Most Connecticut voters support reducing the state’s prison population and boosting rehabilitation and reintegration criminal justice efforts, a new poll shows.

The American Civil Liberties Union of Connecticut hired Benenson Strategies Group to conduct a telephone poll of 507 likely Connecticut voters from September 5 to 10.

According to the poll results released Tuesday, 72 percent of Connecticut voters agree that prison is not the only answer to crime. An even higher number — 82 percent — believe criminals can turn their lives around with help.

“(The) poll shows that Connecticut voters reject the failed, so-called ‘tough on crime’ policies of the 1990s and instead support reducing the prison population, investing in rehabilitation, and creating policies like anti-discrimination protections for formerly incarcerated people,” said David McGuire, executive director of the ACLU of Connecticut.

The poll was released one day after Gov. Dannel P. Malloy announced that reported crime in Connecticut is at its lowest level since 1967.

Malloy has made criminal justice reform one of his signature issues, leading the state to modernize criminal drug laws, reform the bail system to focus less on a person’s affluence, raise the age of juvenile jurisdiction, enhance the state’s criminal justice data system, provide more support to school districts to encourage students to stay away from criminal situations and implemented policies that providing incarcerated individuals with the tools necessary to end a cycle of crime.

The poll showed that 86 percent of voters support the state’s Risk Reduction Earned Credit Program, which allows prisoners to earn time off their prison sentences for good behavior.
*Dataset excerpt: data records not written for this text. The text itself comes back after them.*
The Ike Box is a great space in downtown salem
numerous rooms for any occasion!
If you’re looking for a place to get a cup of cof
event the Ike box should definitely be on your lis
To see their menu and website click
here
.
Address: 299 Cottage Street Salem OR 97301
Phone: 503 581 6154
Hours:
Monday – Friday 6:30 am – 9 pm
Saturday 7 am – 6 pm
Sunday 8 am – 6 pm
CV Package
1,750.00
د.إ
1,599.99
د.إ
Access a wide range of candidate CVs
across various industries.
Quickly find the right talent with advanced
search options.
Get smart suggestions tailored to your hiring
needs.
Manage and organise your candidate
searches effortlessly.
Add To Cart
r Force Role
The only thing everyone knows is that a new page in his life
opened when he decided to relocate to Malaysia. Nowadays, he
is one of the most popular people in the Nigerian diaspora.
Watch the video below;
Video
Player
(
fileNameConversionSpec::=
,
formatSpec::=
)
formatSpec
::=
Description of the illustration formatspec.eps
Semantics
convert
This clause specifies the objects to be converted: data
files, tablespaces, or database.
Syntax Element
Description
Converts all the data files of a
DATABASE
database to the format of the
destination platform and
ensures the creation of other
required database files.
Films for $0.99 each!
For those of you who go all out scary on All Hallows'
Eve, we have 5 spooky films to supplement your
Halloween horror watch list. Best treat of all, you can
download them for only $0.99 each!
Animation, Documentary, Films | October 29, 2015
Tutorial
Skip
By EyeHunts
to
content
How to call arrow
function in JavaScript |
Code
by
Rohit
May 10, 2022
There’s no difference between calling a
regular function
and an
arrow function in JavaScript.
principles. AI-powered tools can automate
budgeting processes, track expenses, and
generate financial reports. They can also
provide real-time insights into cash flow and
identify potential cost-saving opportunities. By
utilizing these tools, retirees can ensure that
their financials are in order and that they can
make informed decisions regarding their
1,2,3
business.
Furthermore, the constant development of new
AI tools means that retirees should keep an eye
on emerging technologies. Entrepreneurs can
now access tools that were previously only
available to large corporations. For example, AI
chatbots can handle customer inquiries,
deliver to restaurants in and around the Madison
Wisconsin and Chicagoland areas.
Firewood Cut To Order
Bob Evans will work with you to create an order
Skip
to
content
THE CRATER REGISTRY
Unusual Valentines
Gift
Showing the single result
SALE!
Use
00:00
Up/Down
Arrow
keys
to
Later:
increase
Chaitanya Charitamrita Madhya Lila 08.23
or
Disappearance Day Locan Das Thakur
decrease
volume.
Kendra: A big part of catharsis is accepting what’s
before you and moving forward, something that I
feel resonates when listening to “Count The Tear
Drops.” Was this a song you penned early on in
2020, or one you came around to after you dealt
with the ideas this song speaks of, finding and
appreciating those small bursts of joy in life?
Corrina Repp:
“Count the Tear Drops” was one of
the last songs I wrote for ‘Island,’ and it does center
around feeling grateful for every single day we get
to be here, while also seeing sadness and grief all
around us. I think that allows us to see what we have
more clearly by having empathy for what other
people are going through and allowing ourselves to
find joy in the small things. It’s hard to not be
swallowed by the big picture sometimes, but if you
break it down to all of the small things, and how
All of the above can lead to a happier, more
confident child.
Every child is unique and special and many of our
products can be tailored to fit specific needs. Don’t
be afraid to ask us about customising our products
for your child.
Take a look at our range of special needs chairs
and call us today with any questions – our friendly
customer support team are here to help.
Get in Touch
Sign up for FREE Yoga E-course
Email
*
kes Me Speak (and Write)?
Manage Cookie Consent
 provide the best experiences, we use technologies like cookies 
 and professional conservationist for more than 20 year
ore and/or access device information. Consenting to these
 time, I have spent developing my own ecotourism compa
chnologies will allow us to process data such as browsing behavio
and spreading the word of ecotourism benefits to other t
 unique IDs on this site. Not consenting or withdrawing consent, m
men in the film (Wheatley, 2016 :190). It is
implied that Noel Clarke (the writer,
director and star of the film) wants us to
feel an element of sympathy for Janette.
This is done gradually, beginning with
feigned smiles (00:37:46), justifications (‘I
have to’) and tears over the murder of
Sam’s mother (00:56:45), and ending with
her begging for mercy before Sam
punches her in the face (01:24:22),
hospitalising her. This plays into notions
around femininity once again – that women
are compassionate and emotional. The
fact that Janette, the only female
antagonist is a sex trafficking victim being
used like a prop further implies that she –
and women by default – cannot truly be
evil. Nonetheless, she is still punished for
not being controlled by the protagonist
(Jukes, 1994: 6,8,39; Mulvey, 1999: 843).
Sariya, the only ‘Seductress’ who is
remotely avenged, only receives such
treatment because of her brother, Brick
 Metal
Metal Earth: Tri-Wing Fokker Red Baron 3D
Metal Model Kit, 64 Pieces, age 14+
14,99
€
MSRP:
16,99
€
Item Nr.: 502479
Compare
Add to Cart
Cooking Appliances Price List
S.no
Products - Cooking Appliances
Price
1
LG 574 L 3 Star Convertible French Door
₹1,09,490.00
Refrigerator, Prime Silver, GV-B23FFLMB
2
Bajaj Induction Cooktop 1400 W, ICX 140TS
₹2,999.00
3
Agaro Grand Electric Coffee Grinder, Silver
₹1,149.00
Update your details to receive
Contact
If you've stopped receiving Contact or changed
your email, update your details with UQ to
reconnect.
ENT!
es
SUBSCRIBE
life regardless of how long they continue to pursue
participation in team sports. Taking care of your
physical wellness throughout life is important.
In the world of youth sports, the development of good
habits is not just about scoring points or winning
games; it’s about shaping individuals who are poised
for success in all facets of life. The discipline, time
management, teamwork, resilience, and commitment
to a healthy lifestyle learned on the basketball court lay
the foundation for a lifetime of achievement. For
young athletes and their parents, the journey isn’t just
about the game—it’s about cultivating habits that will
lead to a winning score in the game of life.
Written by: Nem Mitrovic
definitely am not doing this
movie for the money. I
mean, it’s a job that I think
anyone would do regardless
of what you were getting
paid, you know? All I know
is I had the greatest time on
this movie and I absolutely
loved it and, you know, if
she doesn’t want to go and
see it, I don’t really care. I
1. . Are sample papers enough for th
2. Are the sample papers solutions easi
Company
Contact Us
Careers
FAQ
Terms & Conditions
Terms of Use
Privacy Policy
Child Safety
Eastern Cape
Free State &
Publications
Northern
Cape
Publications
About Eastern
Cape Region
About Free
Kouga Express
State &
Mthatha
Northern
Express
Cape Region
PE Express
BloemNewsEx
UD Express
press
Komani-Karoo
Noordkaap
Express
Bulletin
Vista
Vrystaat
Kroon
The program has been strongly criticized by some Republicans who say the prisoners re-offend once released.

Nearly 90 percent of the poll’s respondents also supported increasing funding for programs that help former inmates find jobs and housing. Seventy-four percent favored passed a law forbidding housing, education, employment and insurance discrimination of previously incarcerated people on the basis of their criminal record.

The majority of respondents saw racial bias in the criminal justice system.